HEALTH

A Popular Blood Pressure App Settles Charges It Deceived Consumers

The FTC has deemed the app's marketing materials to be misleading and potentially hazardous

HEALTH
Illustration: R. A. Di Ieso
Dec 12, 2016 at 2:36 PM ET

Backers of a popular mobile app that claims to measure blood pressure have reached a settlement with the Federal Trade Commission following the revelation that its readings could be dangerously inaccurate.

The settlement comes as mobile health apps in general are coming under increased scrutiny. Recent research, for example, found that even the most highly-rated of these apps often failed to deliver appropriate medical warnings when given potentially dangerous information from users. It’s the reason that many believe there should be increased communication between the FTC, Federal Drug Administration, and software developers before apps are released to a trusting public.

Instant Blood Pressure, which spent over 22 weeks as one of the 50 top-selling apps for iPhone users in 2014 at a cost of $3.99 to $4.99 per download, had used smartphone cameras pressed against the user’s index finger and chest to generate the users’ alleged systolic and diastolic blood pressure reading. No human clinical testing to substantiate these claims had been conducted prior to the app’s release, according to the FTC.

As dictated by the settlement, Aura Labs, the company behind the app, is prohibited from releasing any products that claim to measure blood pressure in the future. (The $595,945 penalty associated with the charges has been waived, given that the company and its CEO are unable to pay.)

The validity of Instant Blood Pressure’s readings were first refuted by researchers at Johns Hopkins University School of Medicine in a study published earlier this year. The researchers had found that Instant Blood Pressure’s readings were “not accurate by any measure” and advocated for regulatory bodies like the FTC, FDA or even Apple and Google to do more to validate mobile health apps claims before they’re widely available to the public. The research led to the app being pulled from the Google Play and iTunes app stores last year.

Aura Labs said in a press release that the end to the court proceedings as “a win for the company,” that will enable it to move on and “refocus our time, energy, and resources on furthering digital health innovation.” The company refuted the basis of the FTC’s complaint, saying that it “never claimed that the Instant Blood pressure app’s performance characteristics were equivalent to that of a conventional blood pressure cuff.” (A screenshot of user reviews obtained by iMedicalApps.com, however, found that many seemed to believe this was the case. Further, the FTC argues that the promise to “measure blood pressure with just your phone…no cuff required” made such claims implicit.)

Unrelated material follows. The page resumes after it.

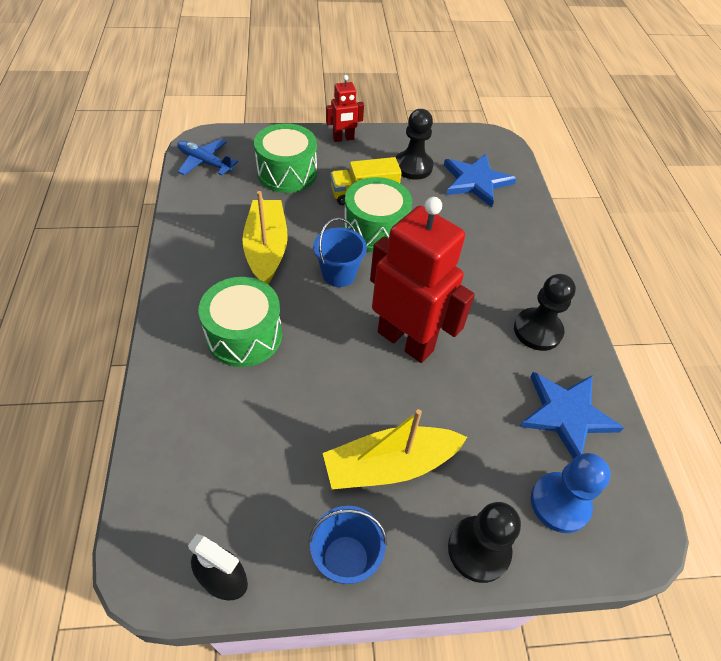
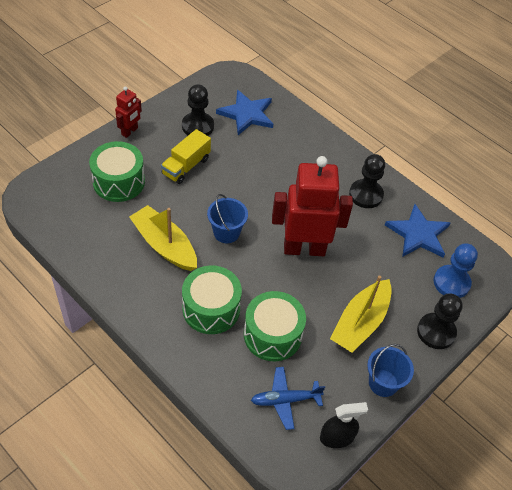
camera: 40 degrees left, 0 degrees up
blue plane [177,139,238,176] -> blue plane moved to [251,367,325,430]
green drum [344,177,412,252] -> green drum moved to [244,291,306,361]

In addition to the unsupported claims IBP made as to its medical accuracy, the FTC also found that the owner of the app had provided a five-star app rating in app stores without mentioning his relation to the company. In an Apple app review, Aura CEO and President Ryan Archdeacon called his product “a breakthrough for blood pressure monitoring.” As the FTC noted in a blog post, it is illegal for advertisers to post reviews falsely suggesting they’re independent evaluators.